(Saved entries)

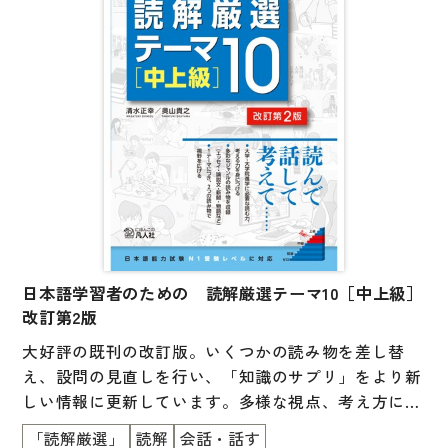
子ども向け
著作権について
文法
原稿・企画の持ち込みについて
読解
正誤表
発音・聴解
その他の質問
作文
会話
わたしたちについて
語彙・表現
表記（かな・漢字）
日本語学習者のための 読解厳選テーマ10［中上級］
お問い合わせ
改訂第2版
練習問題
大好評の既刊の改訂版。いくつかの読み物を差し替
日本語能力試験対策
書店様向け
え、設問の見直しを行い、「知識のサプリ」をより新
しい情報に更新しています。多様な視点、考え方に触
日本留学試験対策
れられるように、１つのテーマにつき、2つの読み物
「読解厳選」
読解
会話・話す
各種試験対策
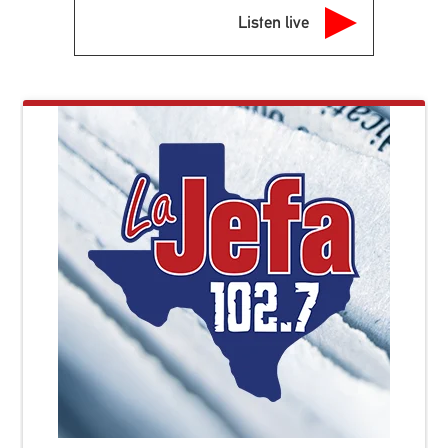
Listen live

> [TO-DO ITEM]: Set down every line of the entries above again, exactly as written, but not the pictures.

> [ANSWER SECTION]:
子ども向け
著作権について
文法
原稿・企画の持ち込みについて
読解
正誤表
発音・聴解
その他の質問
作文
会話
わたしたちについて
語彙・表現
表記（かな・漢字）
日本語学習者のための 読解厳選テーマ10［中上級］
お問い合わせ
改訂第2版
練習問題
大好評の既刊の改訂版。いくつかの読み物を差し替
日本語能力試験対策
書店様向け
え、設問の見直しを行い、「知識のサプリ」をより新
しい情報に更新しています。多様な視点、考え方に触
日本留学試験対策
れられるように、１つのテーマにつき、2つの読み物
「読解厳選」
読解
会話・話す
各種試験対策
Listen live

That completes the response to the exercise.